Jak już wspomniano najważniejsza jest REGULARNOŚĆ – najlepsza dla naszego zdrowia jest aktywność codzienna (przynajmniej przez większość dni w tygodniu) trwająca powyżej 30 minut. Ogólne zalecenia WHO dla osób zdrowych podają, że powinna być to aktywność fizyczna podejmowana nie rzadziej niż 3 razy w tygodniu przynajmniej przez 30 minut z tętnem około 130 uderzeń serca/min (3x30x130). Najbardziej korzystnymi szczególnie ze względu na serce są wysiłki aerobowe (tlenowe) – nasze ciało pobiera wtedy duże ilości tlenu, a układ krążenia i płuca pracują aktywnie. Takie dotlenienie organizmu zapewniają m.in.: pływanie, marszobiegi, jazda na rowerze, a także spacery czy wchodzenie po schodach. Mniej korzystne dla serca są wysiłki anareobowe (beztlenowe) np. ćwiczenia na siłowni, zapasy i podnoszenie ciężarów oraz dźwiganie ciężarów powyżej 3-4 kg.
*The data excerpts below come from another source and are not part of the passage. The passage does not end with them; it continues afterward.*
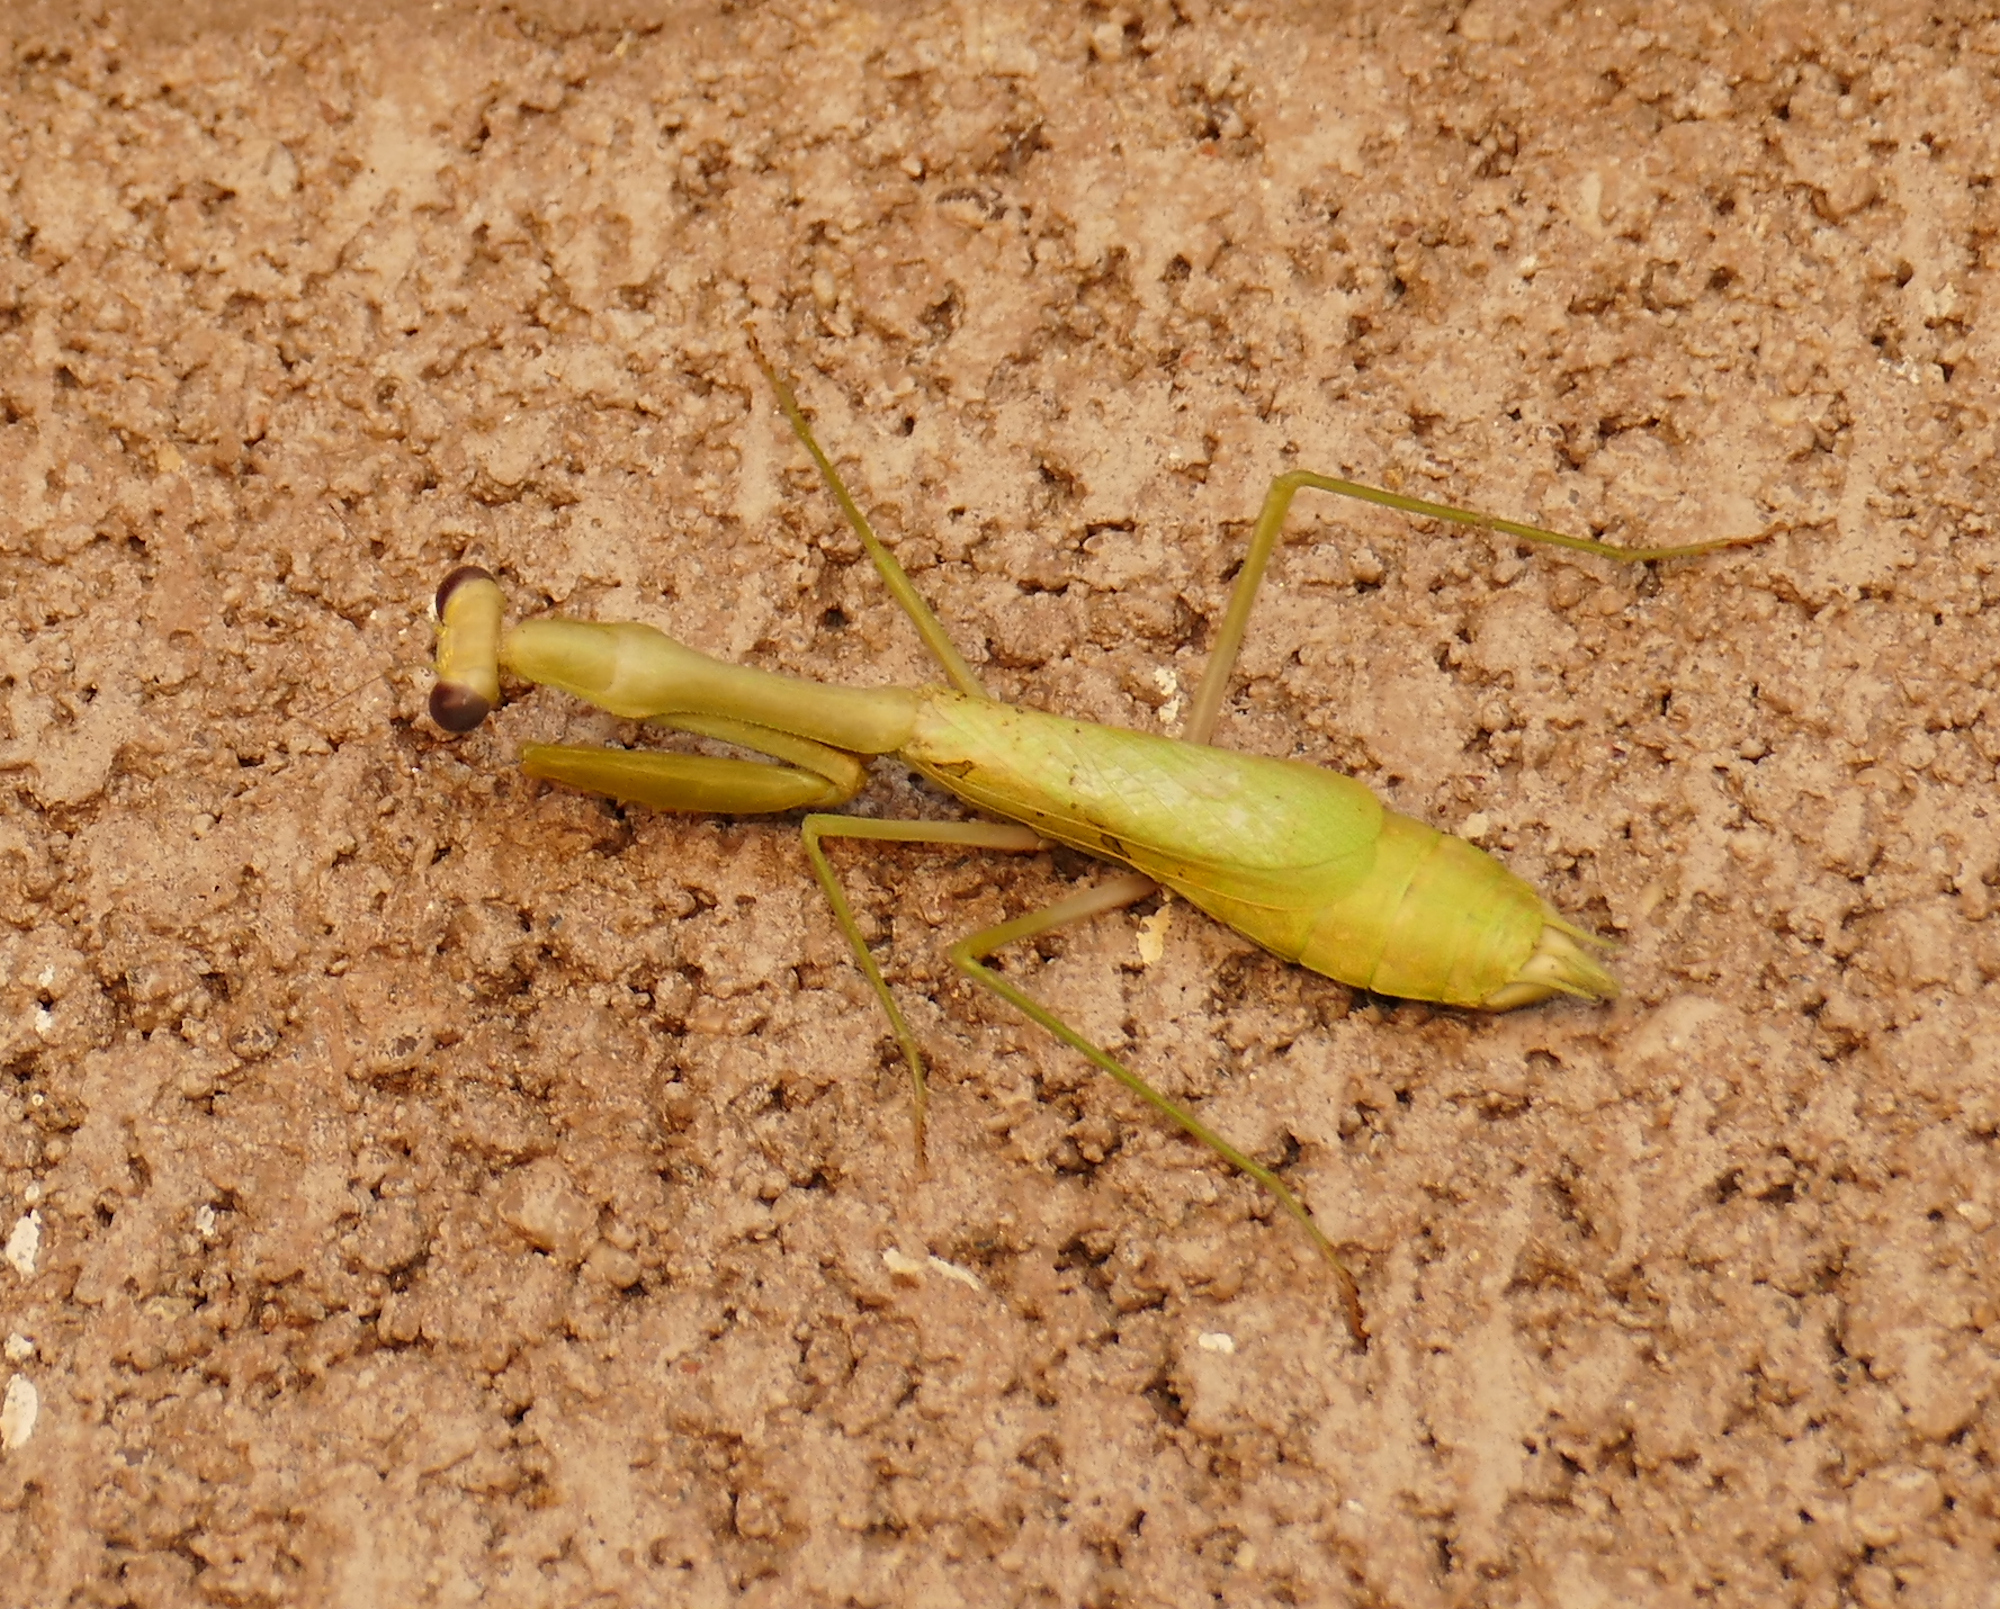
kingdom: Animalia
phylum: Arthropoda
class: Insecta
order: Mantodea
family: Mantidae
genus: Stagmomantis
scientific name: Stagmomantis californica
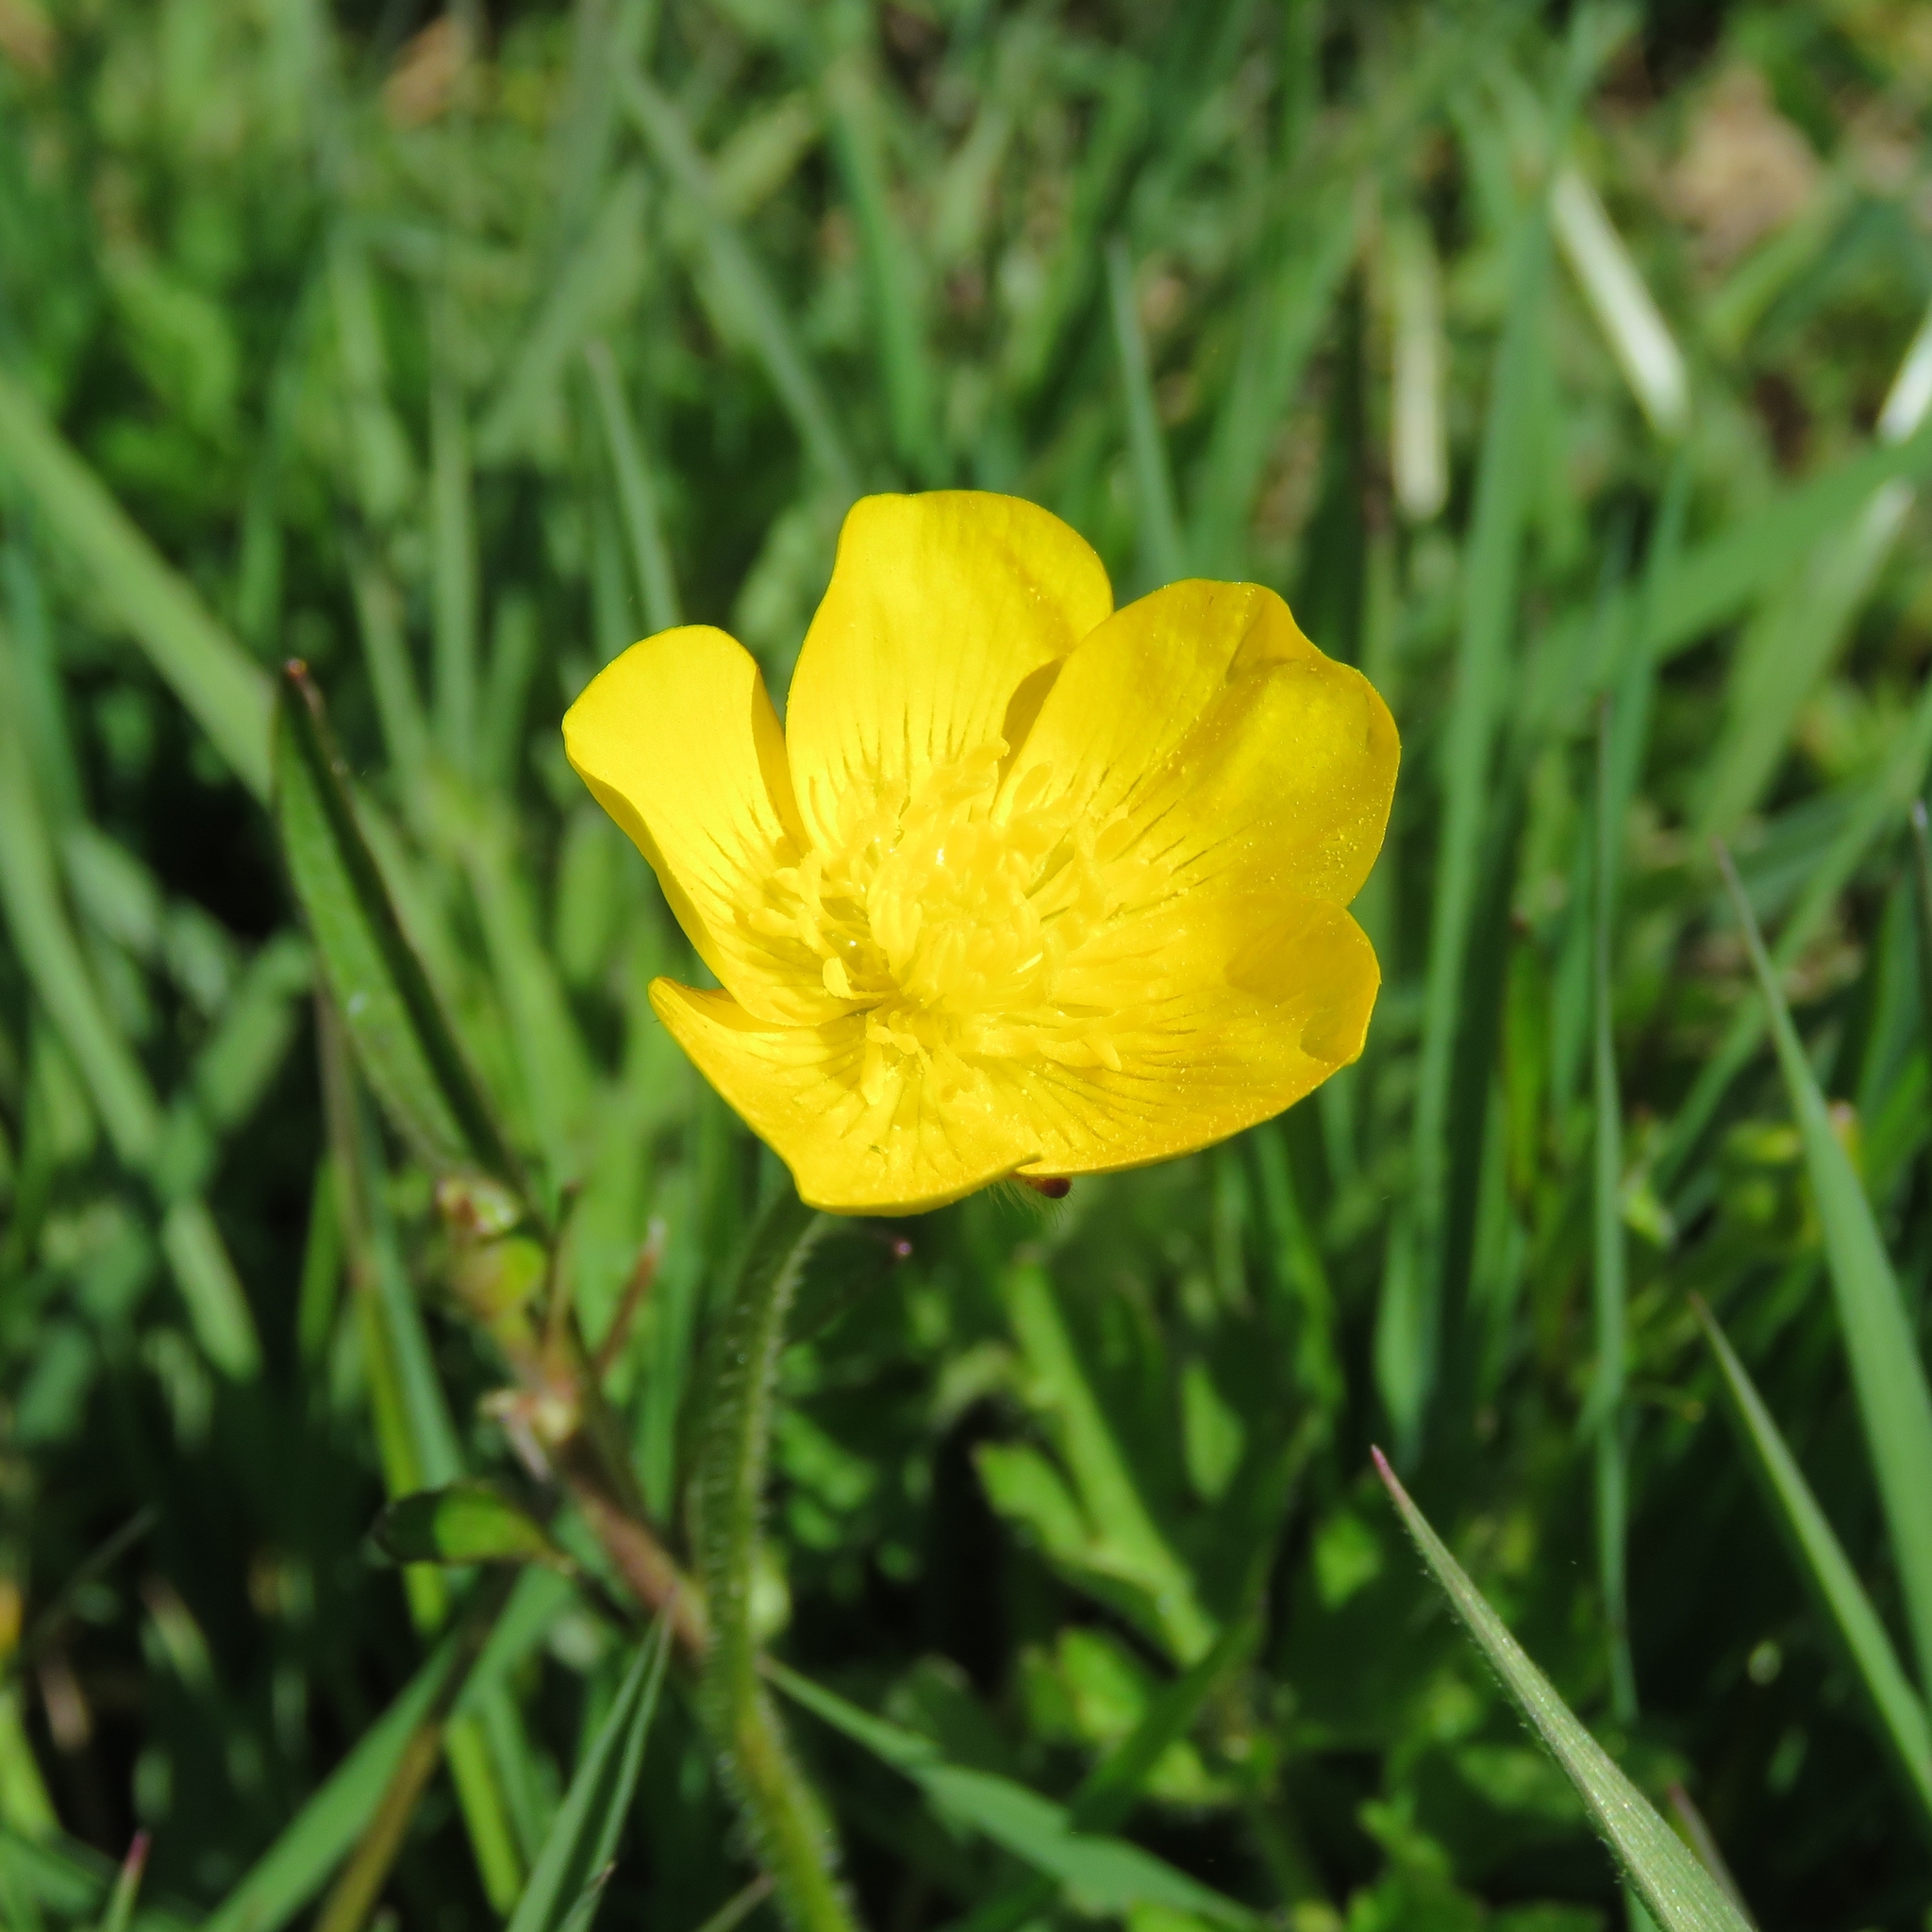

Trening zdrowotny powinien rozpoczynać się 2-3 godziny po posiłku, najlepiej od rozgrzewki, aby uniknąć niechcianych kontuzji stawów lub mięśni. Na początek może to być wolny marsz dalej skłony, wymachy rękami i nogami oraz kilka przysiadów. Na rozgrzewkę powinno poświęcić się 5-10 minut.

Podczas wysiłku należy zwrócić uwagę na wszelkie dolegliwości ze strony układu krążenia. Jeśli w czasie ćwiczeń pojawią się duszność lub zawroty głowy, ucisk za mostkiem czy kołatanie serca należy przerwać trening i skonsultować się z lekarzem. Osoby, które leczą się z powodu nadciśnienia tętniczego, na wszelki wypadek powinny mieć przy sobie szybko działający lek obniżający ciśnienie i nie rozpoczynać wysiłku, jeżeli ciśnienie przekracza górną granicę normy, czyli 140/90 mmHg. Ruch fizyczny, w zorganizowanej i regularnej formie, to źródło zdrowia i kondycji. Dlatego lepiej odłożyć na bok wymówki i rozpocząć już dziś, by już za kilka miesięcy poczuć się lepiej.